Colour surrounded us, from the stormy clouds above, verdant fields and valley to all sides, and the kaleidoscopic river bottom, beneath.

Coloured with the brush of nature.

Painted with the brush of nature, Margaree’s allure is irresistible.

 

Soaring Eagles, Leaping Salmon & Cinnamon Buns

Mid adventure break.

A mid adventure stop along a calm pool of the Margaree River. Fresh cinnamon buns were a tasty treat after the excitement of gentle rapids, soaring eagles and leaping salmon.

Happy paddler.

The smile says it all!

 

Jeremy’s CB West Paddle Boards also runs tours at Margaree Harbour and Cheticamp and offers rentals at the Cheticamp beach.

Local Gastronomy

Afterward, we repaired to The Lakes Restaurant in North East Margaree for a nice family-style meal with local friend Hilda Murphy and wine afterward around Hilda’s roaring fire pit.

A local eating gem is The Dancing Goat in Margaree, which was crowded Sunday morning with devotees noshing on menu items like blueberry pancakes and sausage or the Goat’s special oatmeal (Goatmeal?) in a sunny setting.

Breakfast

 

 

Meantime in nearby Baddeck, you might want to be enticed by the meals and baked goods at the Highwheeler Cafe & Bakery, which makes killer oatcakes and cinnamon buns. A must-visit is the Alexander Graham Bell National Historic Site, which features a museum showcasing the inventor’s breadth of work.
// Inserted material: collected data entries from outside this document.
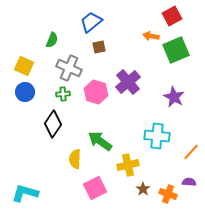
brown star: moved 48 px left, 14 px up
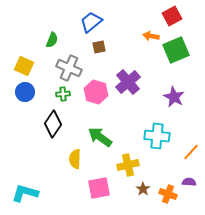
green arrow: moved 4 px up
pink square: moved 4 px right; rotated 15 degrees clockwise
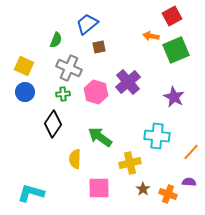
blue trapezoid: moved 4 px left, 2 px down
green semicircle: moved 4 px right
yellow cross: moved 2 px right, 2 px up
pink square: rotated 10 degrees clockwise
cyan L-shape: moved 6 px right
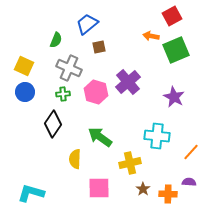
orange cross: rotated 18 degrees counterclockwise
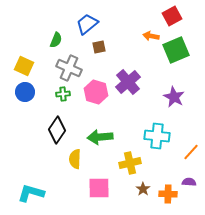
black diamond: moved 4 px right, 6 px down
green arrow: rotated 40 degrees counterclockwise
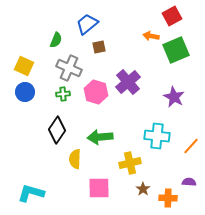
orange line: moved 6 px up
orange cross: moved 4 px down
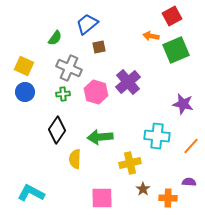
green semicircle: moved 1 px left, 2 px up; rotated 14 degrees clockwise
purple star: moved 9 px right, 7 px down; rotated 15 degrees counterclockwise
pink square: moved 3 px right, 10 px down
cyan L-shape: rotated 12 degrees clockwise
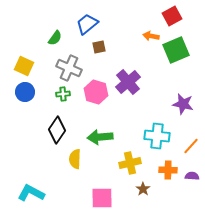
purple semicircle: moved 3 px right, 6 px up
orange cross: moved 28 px up
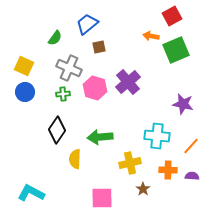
pink hexagon: moved 1 px left, 4 px up
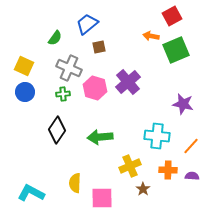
yellow semicircle: moved 24 px down
yellow cross: moved 3 px down; rotated 10 degrees counterclockwise
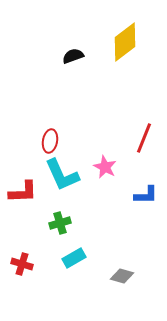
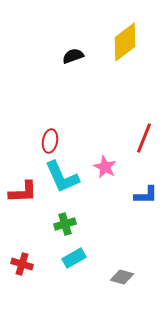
cyan L-shape: moved 2 px down
green cross: moved 5 px right, 1 px down
gray diamond: moved 1 px down
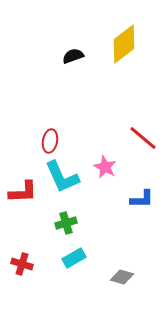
yellow diamond: moved 1 px left, 2 px down
red line: moved 1 px left; rotated 72 degrees counterclockwise
blue L-shape: moved 4 px left, 4 px down
green cross: moved 1 px right, 1 px up
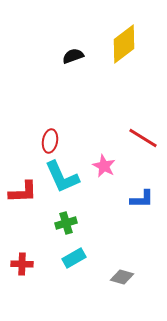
red line: rotated 8 degrees counterclockwise
pink star: moved 1 px left, 1 px up
red cross: rotated 15 degrees counterclockwise
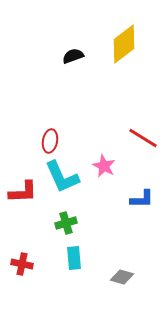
cyan rectangle: rotated 65 degrees counterclockwise
red cross: rotated 10 degrees clockwise
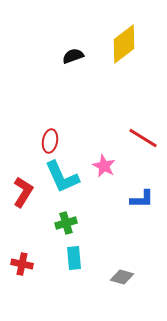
red L-shape: rotated 56 degrees counterclockwise
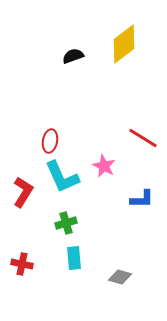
gray diamond: moved 2 px left
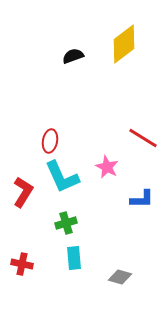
pink star: moved 3 px right, 1 px down
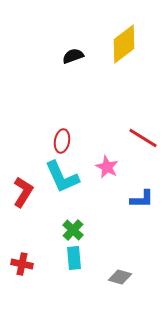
red ellipse: moved 12 px right
green cross: moved 7 px right, 7 px down; rotated 30 degrees counterclockwise
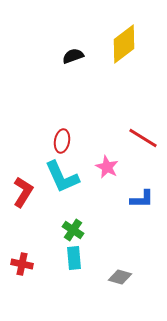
green cross: rotated 10 degrees counterclockwise
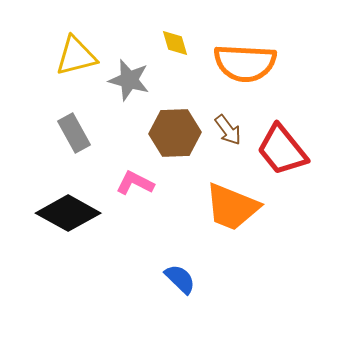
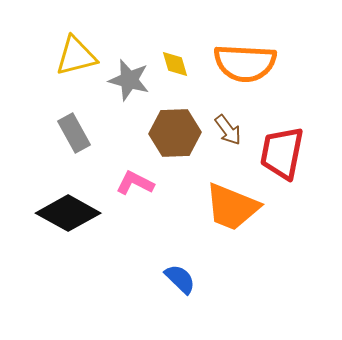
yellow diamond: moved 21 px down
red trapezoid: moved 3 px down; rotated 50 degrees clockwise
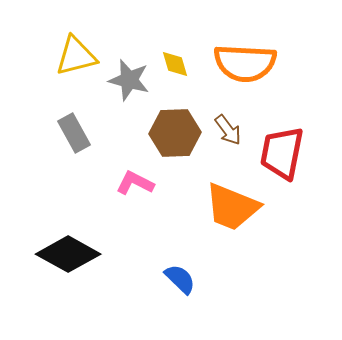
black diamond: moved 41 px down
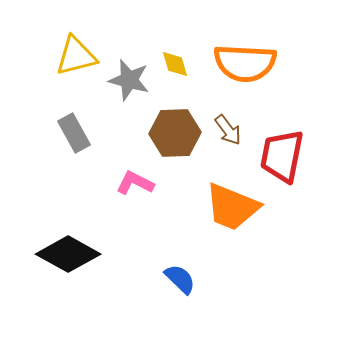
red trapezoid: moved 3 px down
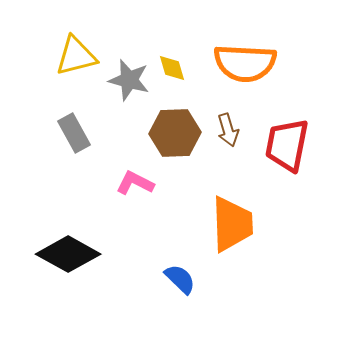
yellow diamond: moved 3 px left, 4 px down
brown arrow: rotated 20 degrees clockwise
red trapezoid: moved 5 px right, 11 px up
orange trapezoid: moved 17 px down; rotated 114 degrees counterclockwise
Bell also developed new thinking with airplanes, education for the deaf and artificial respiration.

Red Chairs at the Alexander Graham Bell National Historic Site.

Enjoying the views of the Kidston Island Lighthouse from Parks Canada’s red chairs at the Alexander Graham Bell National Historic Site in Baddeck, Nova Scotia.

 

It was tough to break away from Cape Breton’s rugged charm, but the pace we had set was unrelenting — 17 more paddles to go!